The clues to counterfeited art are often small, and customers likely didn't know they weren't buying prints of the original art, Krieger said.
Trade groups, publishers and artists often look for signs of counterfeit work such as images cropped differently than the original works, posters printed in sizes unlike the publisher editions, poor print quality and extremely low prices.
The Art Copyright Coalition started in 2002 when a group of art publishers joined forces to fight copyright infringement. Nearly 40 coalition members, including most of the top publishing houses, look for counterfeit art at trade shows, catalogs, auctions, storefronts and online.
"Nobody's a competitor when it comes to copyright infringement" Kaufman said. During its first year, the coalition recovered more than $100,000 for its members, he said.

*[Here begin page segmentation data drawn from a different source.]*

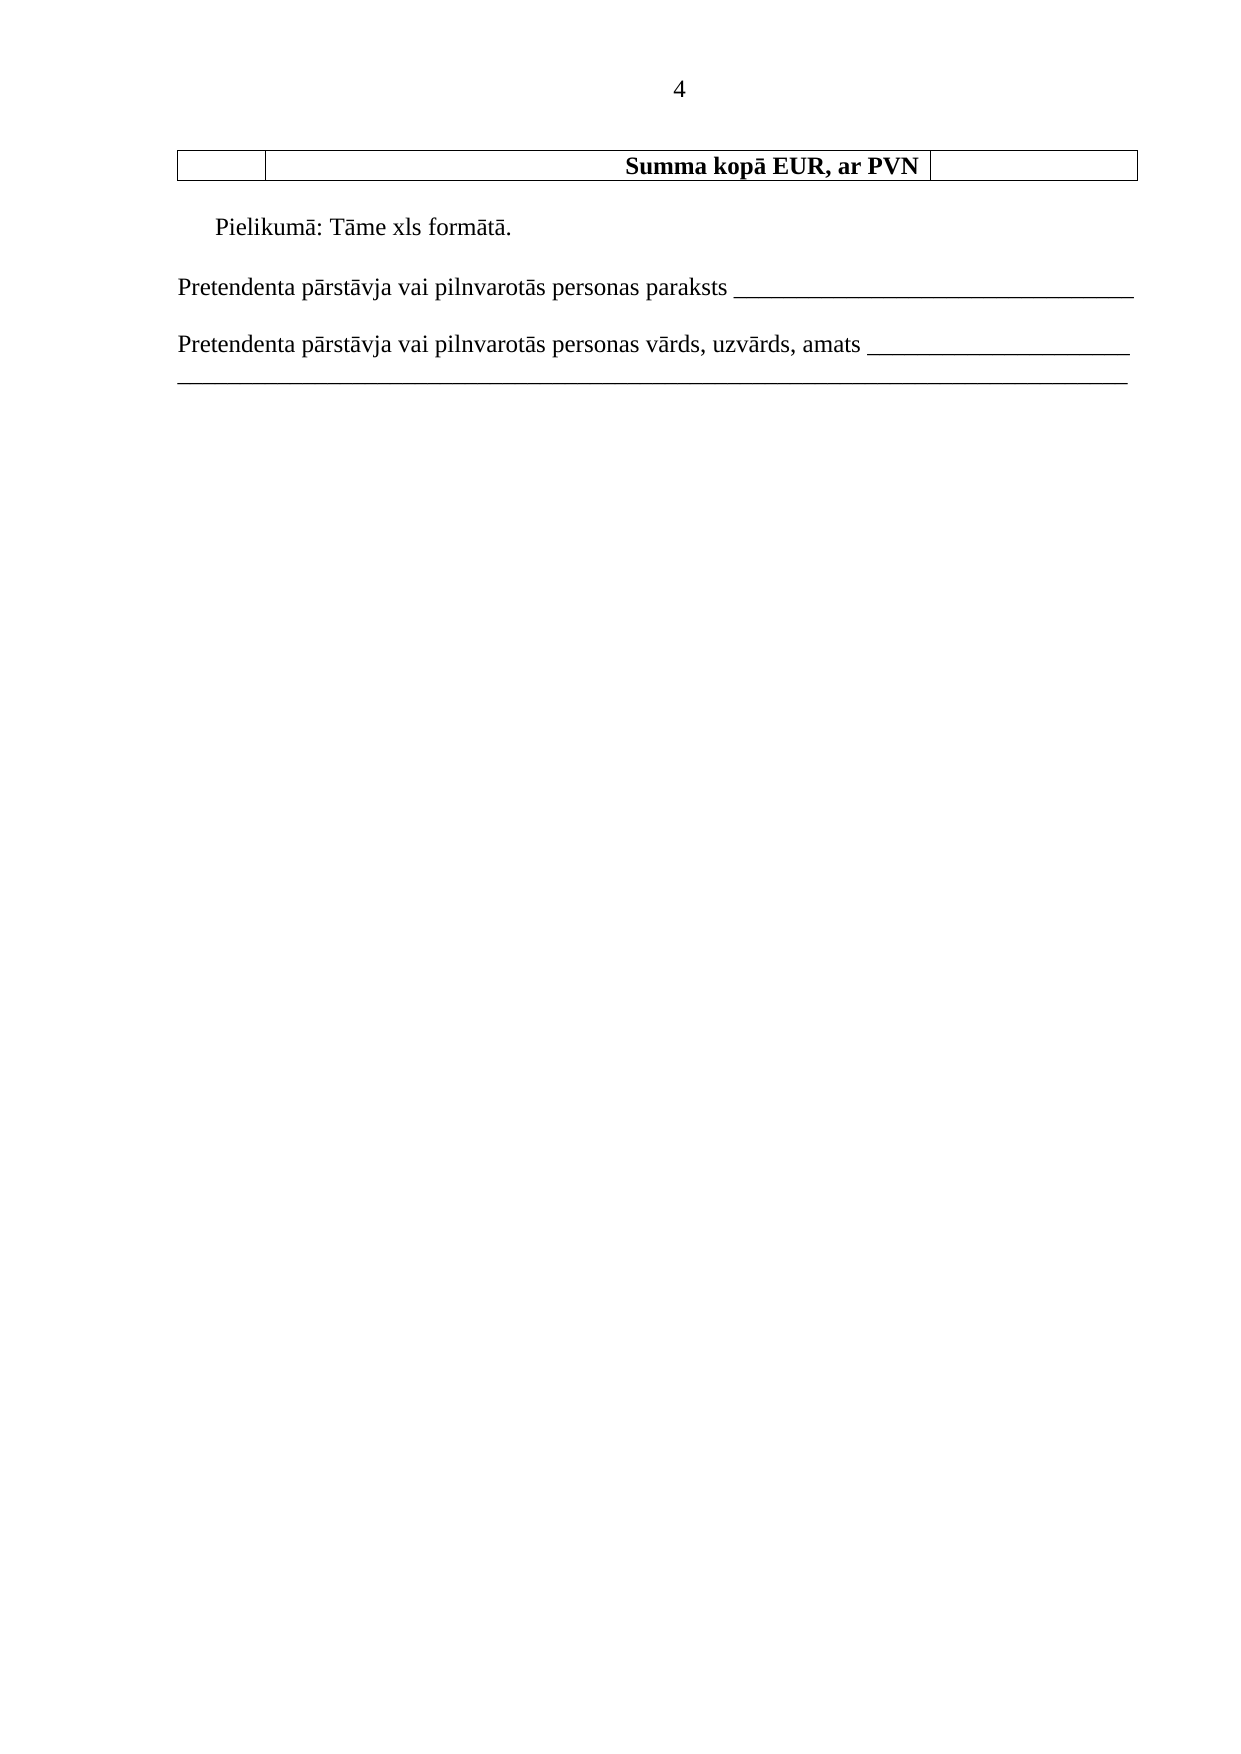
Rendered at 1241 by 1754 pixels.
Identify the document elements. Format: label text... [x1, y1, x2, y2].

text Pretendenta pārstāvja vai pilnvarotās personas paraksts ________________________________ [177, 272, 1181, 301]
table_cell [931, 151, 1137, 180]
table_cell [178, 151, 265, 180]
text Pielikumā: Tāme xls formātā. [215, 212, 1181, 241]
text ____________________________________________________________________________ [177, 358, 1181, 387]
table_cell Summa kopā EUR, ar PVN [266, 151, 930, 180]
text Pretendenta pārstāvja vai pilnvarotās personas vārds, uzvārds, amats _____________________ [177, 329, 1181, 358]
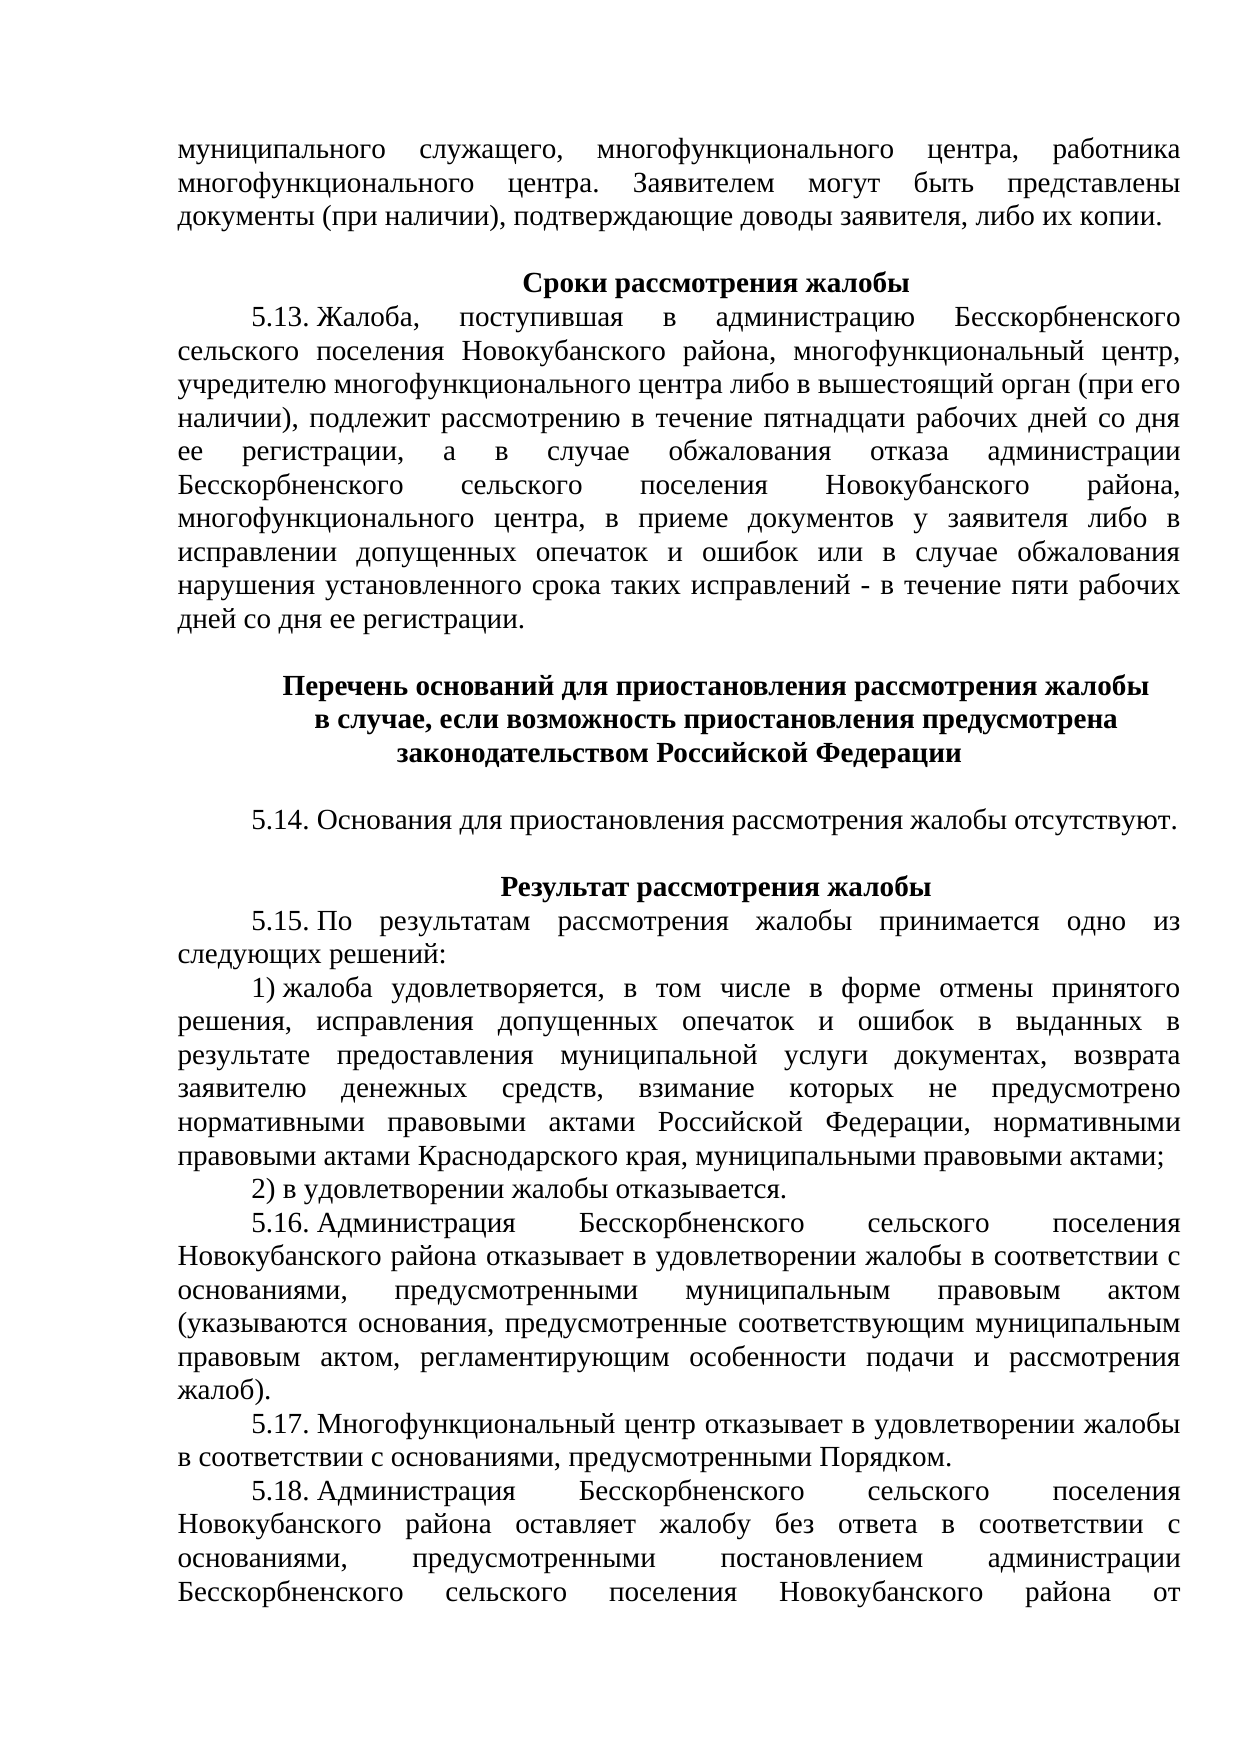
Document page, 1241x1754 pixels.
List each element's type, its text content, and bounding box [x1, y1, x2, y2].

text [177, 118, 1181, 232]
subtitle в случае, если возможность приостановления предусмотрена законодательством Российской Федерации [177, 702, 1181, 769]
subtitle Перечень оснований для приостановления рассмотрения жалобы [177, 668, 1181, 702]
text 5.16. Администрация Бесскорбненского сельского поселения Новокубанского района отказывает в удовлетворении жалобы в соответствии с основаниями, предусмотренными муниципальным правовым актом (указываются основания, предусмотренные соответствующим муниципальным правовым актом, регламентирующим особенности подачи и рассмотрения жалоб). [177, 1205, 1181, 1406]
text 2) в удовлетворении жалобы отказывается. [177, 1171, 1181, 1205]
subtitle Результат рассмотрения жалобы [177, 869, 1181, 903]
text 5.14. Основания для приостановления рассмотрения жалобы отсутствуют. [177, 802, 1181, 836]
text 5.17. Многофункциональный центр отказывает в удовлетворении жалобы в соответствии с основаниями, предусмотренными Порядком. [177, 1406, 1181, 1473]
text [177, 1473, 1181, 1607]
text 5.13. Жалоба, поступившая в администрацию Бесскорбненского сельского поселения Новокубанского района, многофункциональный центр, учредителю многофункционального центра либо в вышестоящий орган (при его наличии), подлежит рассмотрению в течение пятнадцати рабочих дней со дня ее регистрации, а в случае обжалования отказа администрации Бесскорбненского сельского поселения Новокубанского района, многофункционального центра, в приеме документов у заявителя либо в исправлении допущенных опечаток и ошибок или в случае обжалования нарушения установленного срока таких исправлений - в течение пяти рабочих дней со дня ее регистрации. [177, 299, 1181, 634]
text 5.15. По результатам рассмотрения жалобы принимается одно из следующих решений: [177, 903, 1181, 970]
text 1) жалоба удовлетворяется, в том числе в форме отмены принятого решения, исправления допущенных опечаток и ошибок в выданных в результате предоставления муниципальной услуги документах, возврата заявителю денежных средств, взимание которых не предусмотрено нормативными правовыми актами Российской Федерации, нормативными правовыми актами Краснодарского края, муниципальными правовыми актами; [177, 970, 1181, 1171]
subtitle Сроки рассмотрения жалобы [177, 266, 1181, 299]
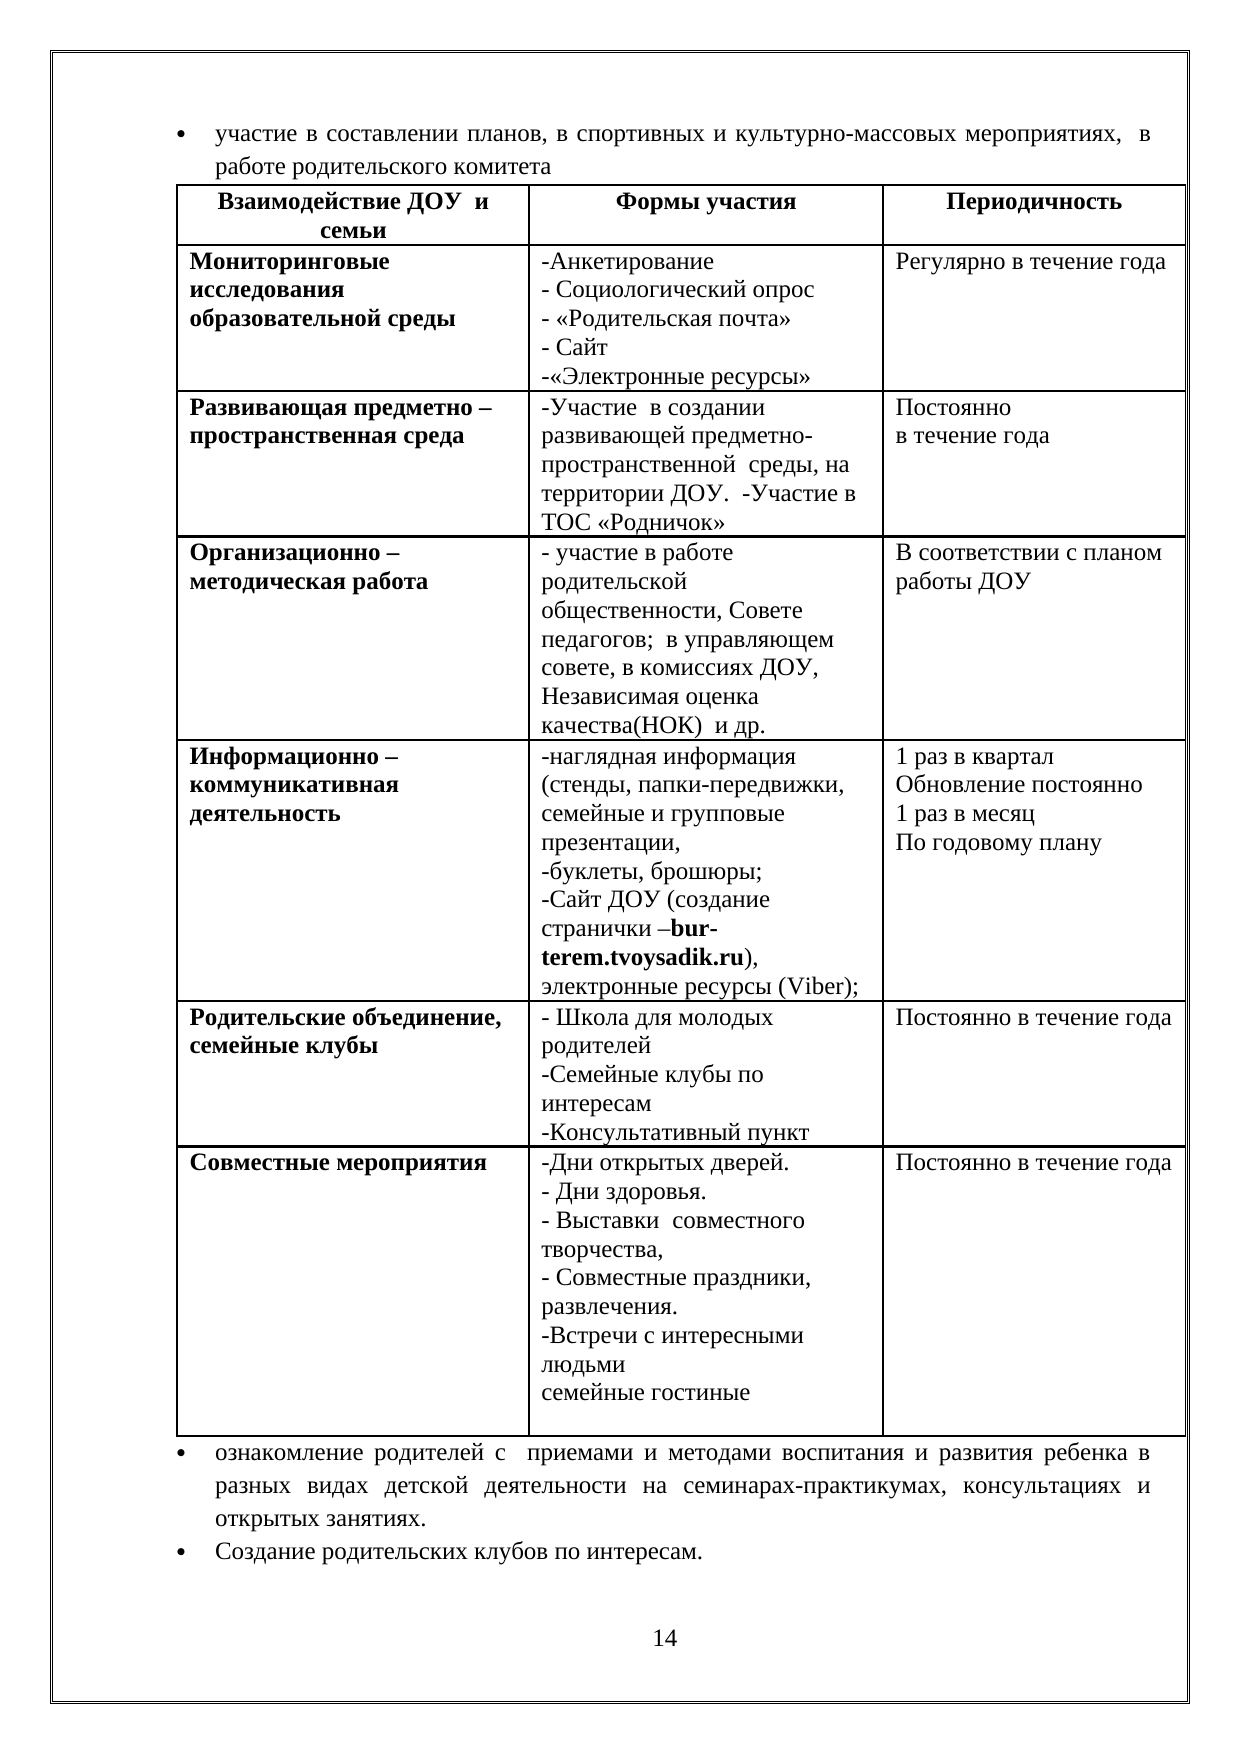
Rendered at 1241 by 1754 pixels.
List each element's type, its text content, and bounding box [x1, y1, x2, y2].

When a group of publishers are able to trace counterfeit art back to the same source, the Art Copyright Coalition coordinates their complaints and helps them decide what they can do. Their options range from sending cease-and-desist orders to suing the counterfeiters.
The publishers work together and form a joint enforcement team to pay for private investigators and lawyers. In the case of the Chinese print operation, the group included Canadian Art Prints; Coquitlam, British Columbia-based Art In Motion; Walnut Creek, Calif.-based Bentley Publishing Group; Emeryville, Calif.-based Editions Limited Galleries Inc.; London-based Rosenstiel's; Woodstock, Vt.-based Wild Apple Graphics and Seattle-based Winn Devon Art Group.
Krieger said the group spent about $100,000 investigating the counterfeiters. She said that's a reasonable price to pay, when its split between several publishers.
Krieger said she knew the counterfeiting operations in China were growing, but she didn't know how much volume they were generating until she took a trip to Beijing.
"It was shocking. Everything was counterfeit," Krieger said. In a mall she visited, she found hundreds of counterfeit works. An original work that Canadian Art Prints would sell for $10 sold for $1 in the mall Krieger visited.
The raid was an answer to nearly two years of increased counterfeiting in China, where the distributors sent fake fine-art reproductions to storefronts in Hong Kong, Taiwan and China. Some of the prints also showed up in the Australian market.
Like most other publishing houses, Canadian Art Prints buys the rights to publish and distribute individual artists' works exclusively. Krieger said the raid's success might encourage more action in China. "We just need to keep our eyes and ears open and see what the effect of the raid has been," Krieger said.